I’m writing to ask for your support to help continue our work:
- to reform and adequately fund Washington State’s education system,
- finish the 520 bridge,
- re-work the state budget so that it is more resilient to economic changes, and
- actually govern the place in a reasonable way.
Hunter rightfully boasts of passing a state budget that made no new cuts to education, neither to primary, secondary, or higher education. This was greatly helped by the State Supreme Court’s McCleary decision,“a unanimous statement by the Supreme Court that we have failed to make ‘ample provision for the education of all children.’”
Hunter goes on to say, “We have work to do to improve the education system, work that will involve not only funding but reform. The system has to be about enabling the success of children, not the comfort of adults. This next year will be a watershed in how Washington State chooses to implement our school funding system, and I intend to help build a statewide consensus about how the system should work, both financially and structurally. It will be very hard to build a broad consensus, hard perhaps to even get to 50 votes in the House, but it must be done.”
Does this mean that centrist Dems will work with Republicans to push charter schools? That’s my guess.
The League of Education Voters endorses “Public charter schools:”
Charter schools are independently-managed public schools that are operated by non-profit organizations. They do not charge tuition, are open to all students and receive funding based on student enrollment just like traditional public schools.
The fact that these charter schools are public and non-profit is a plus.
But Article IX (Education) of the Washington State Constitution says:
SECTION 2 PUBLIC SCHOOL SYSTEM. The legislature shall provide for a general and uniform system of public schools. The public school system shall include common schools, and such high schools, normal schools, and technical schools as may hereafter be established. But the entire revenue derived from the common school fund and the state tax for common schools shall be exclusively applied to the support of the common schools.

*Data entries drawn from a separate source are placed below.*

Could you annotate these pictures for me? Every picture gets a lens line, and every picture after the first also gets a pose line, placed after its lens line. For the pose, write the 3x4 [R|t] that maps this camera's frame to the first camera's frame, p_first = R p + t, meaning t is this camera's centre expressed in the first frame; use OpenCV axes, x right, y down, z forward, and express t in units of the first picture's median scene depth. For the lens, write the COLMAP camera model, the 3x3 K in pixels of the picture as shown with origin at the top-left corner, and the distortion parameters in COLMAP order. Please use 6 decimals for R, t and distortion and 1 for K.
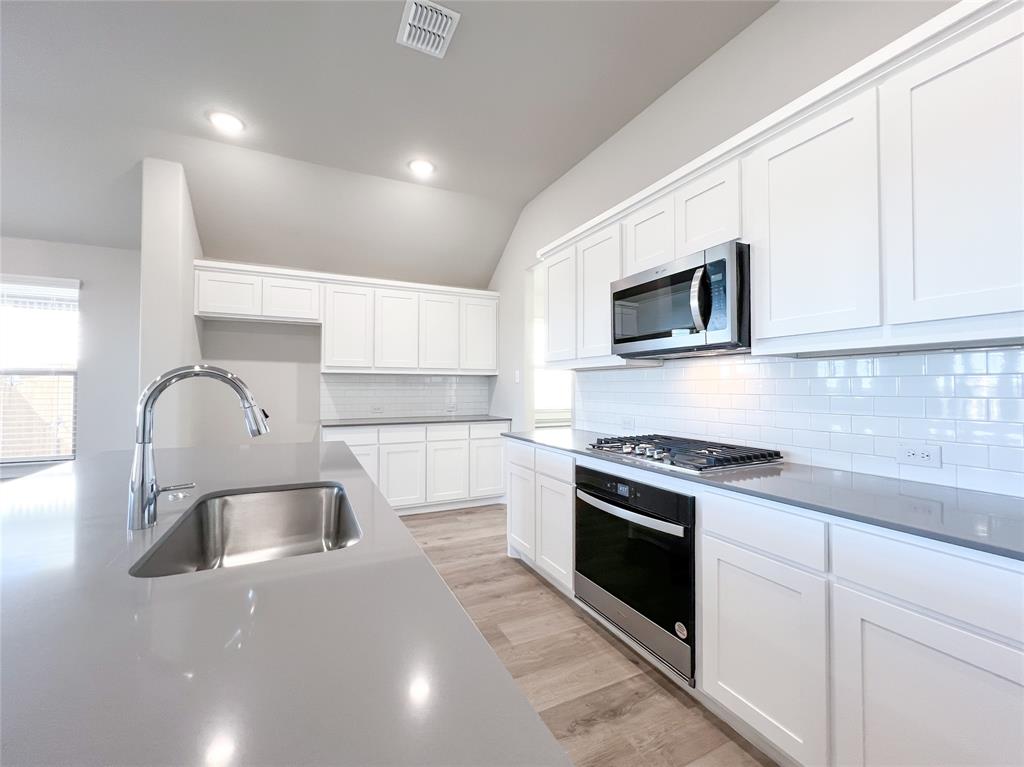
lens RADIAL K [[415.3, 0, 520.1], [0, 415.3, 382.0], [0, 0, 1]] dist [-0.005296, 0.000575]
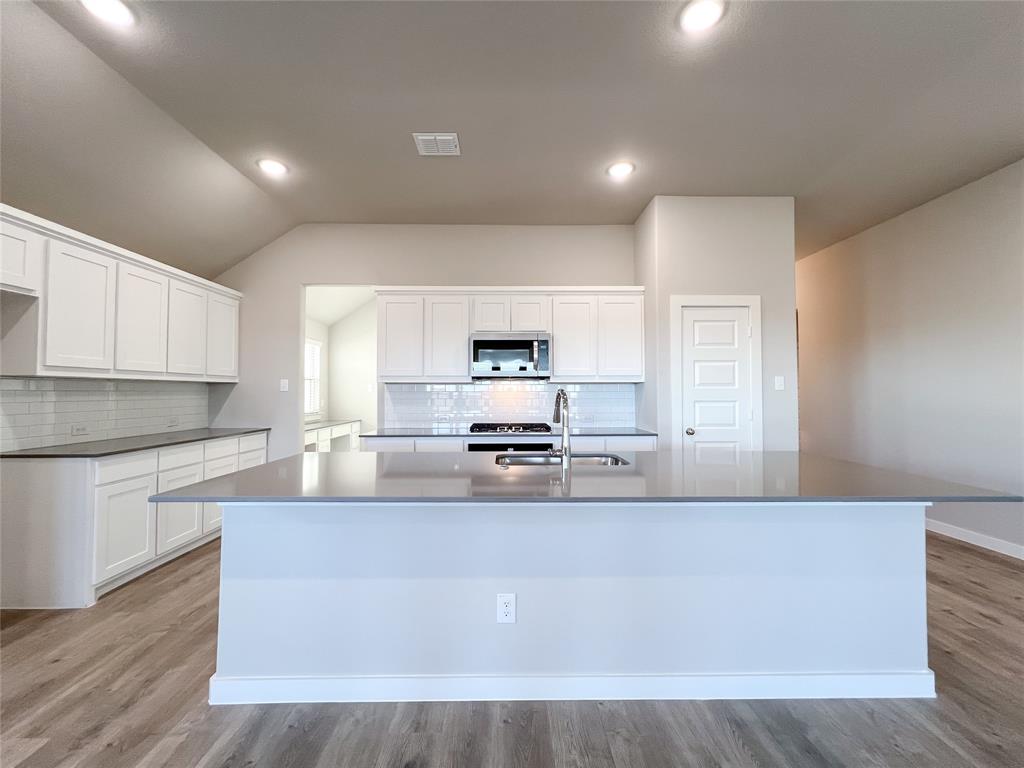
lens RADIAL K [[415.3, 0, 511.4], [0, 415.3, 382.0], [0, 0, 1]] dist [-0.005296, 0.000575]
pose [[0.440777, 0.019695, 0.897401, -1.214255], [-0.009635, 0.999805, -0.017210, -0.016843], [-0.897565, -0.001061, 0.440881, 0.134170]]
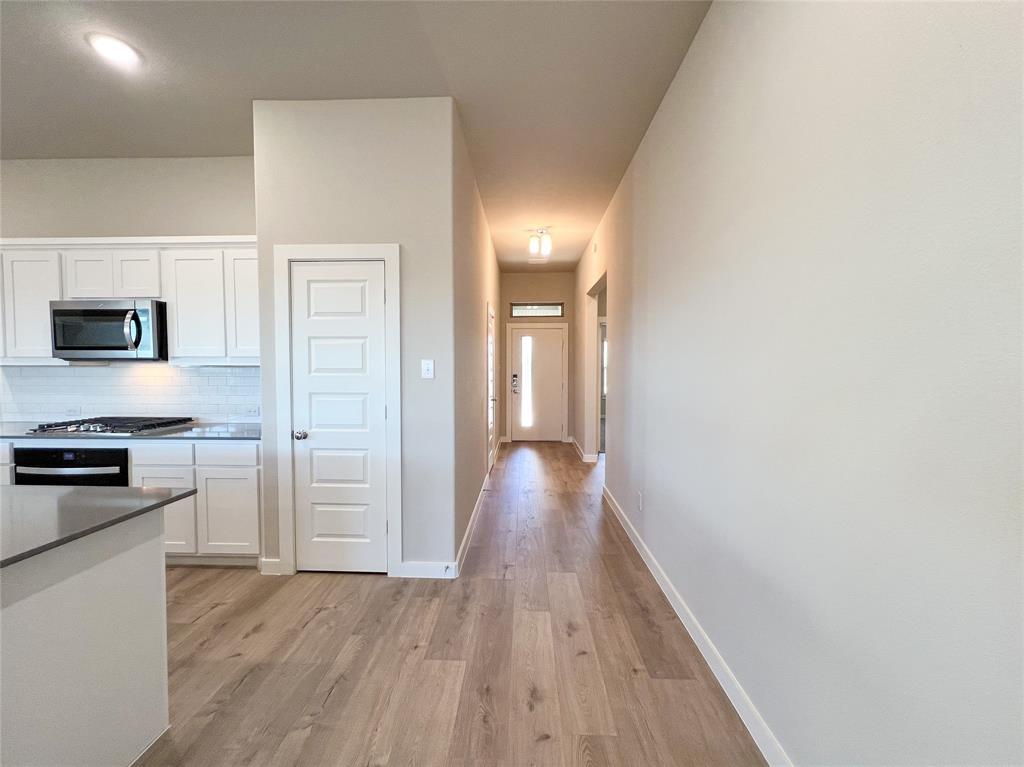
lens RADIAL K [[415.3, 0, 515.0], [0, 415.3, 381.1], [0, 0, 1]] dist [-0.005296, 0.000575]
pose [[0.480786, -0.031570, 0.876270, -0.208754], [-0.013800, 0.998955, 0.043562, -0.068872], [-0.876729, -0.033036, 0.479848, -0.849476]]
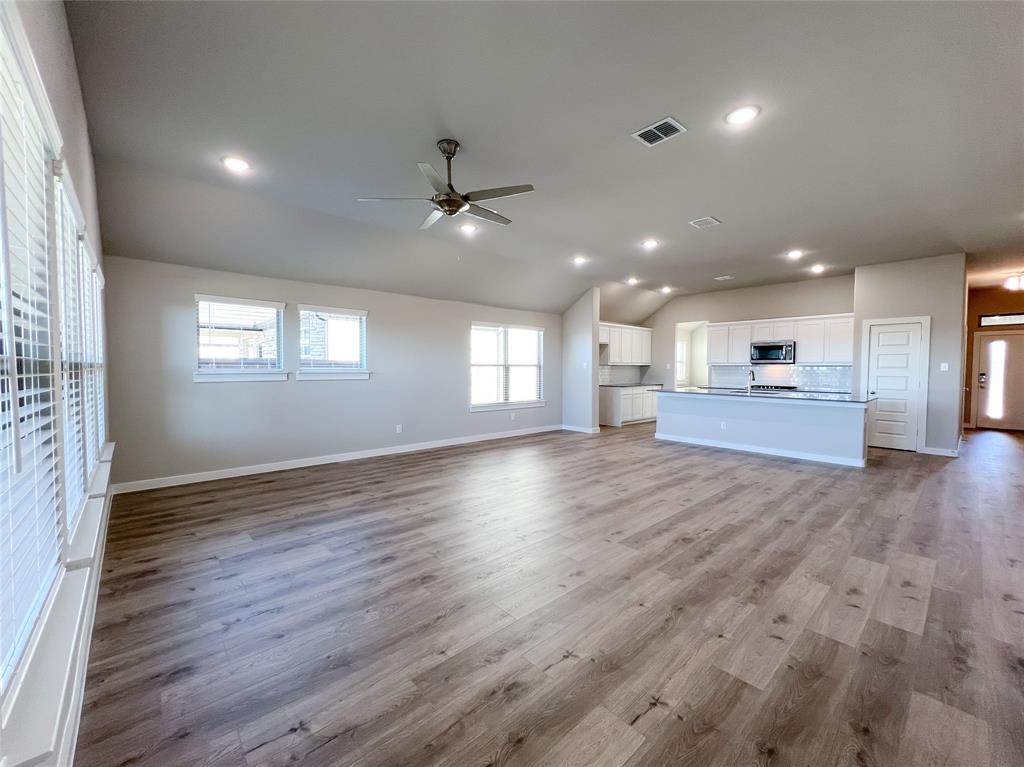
lens RADIAL K [[415.3, 0, 504.8], [0, 415.3, 386.8], [0, 0, 1]] dist [-0.005296, 0.000575]
pose [[0.968067, -0.010346, 0.250477, -2.787147], [-0.005280, 0.998085, 0.061635, -0.070900], [-0.250635, -0.060989, 0.966159, -1.972504]]
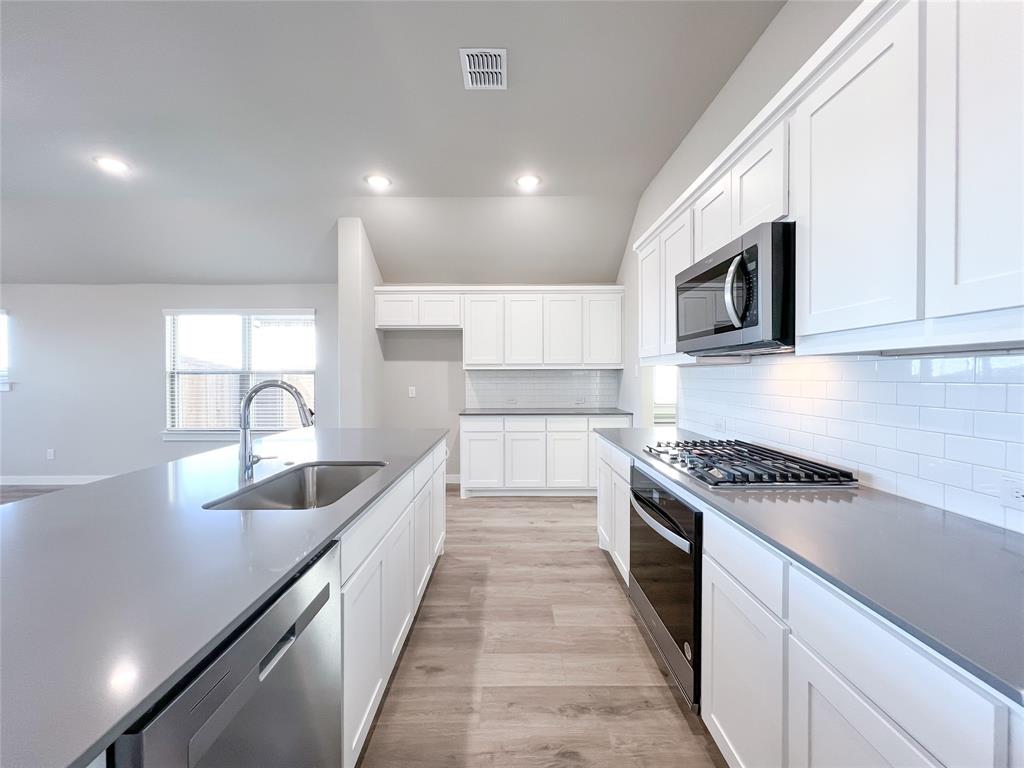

This suggests that charter schools are unconstitutional. See The State Constitution and other reasons to oppose charter schools.
Moreover, many progressives think the entire charter school movement is a thinly veiled effort to destroy public education. Republicans are well on their way to destroying the New Deal social programs, the system of progressive taxation established after the Great Depression, the regulatory systems set up over the last 100 years, and unions (both private and public. as in Wisconsin). Their next target is public education, because they hate it when government works for the people.
In a later post, I’ll discuss Hunter’s views on taxation and “entitlements.”